*Job*. Down to the last line, reproduce the data that follows, but skip the pictures.
----
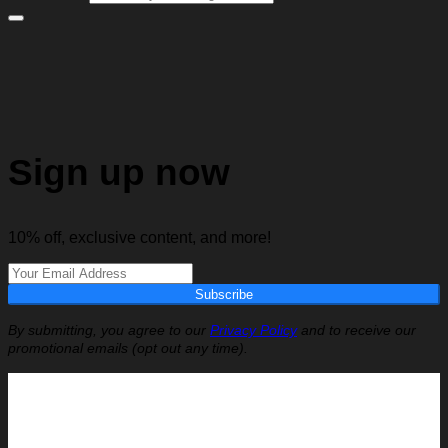
Sign up now
10% off, exclusive content, and more!
Subscribe
By submitting, you agree to our
Privacy Policy
and to receive our
promotional emails (opt out any time).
----
*Written response*.
Sign up now
10% off, exclusive content, and more!
Subscribe
By submitting, you agree to our
Privacy Policy
and to receive our
promotional emails (opt out any time).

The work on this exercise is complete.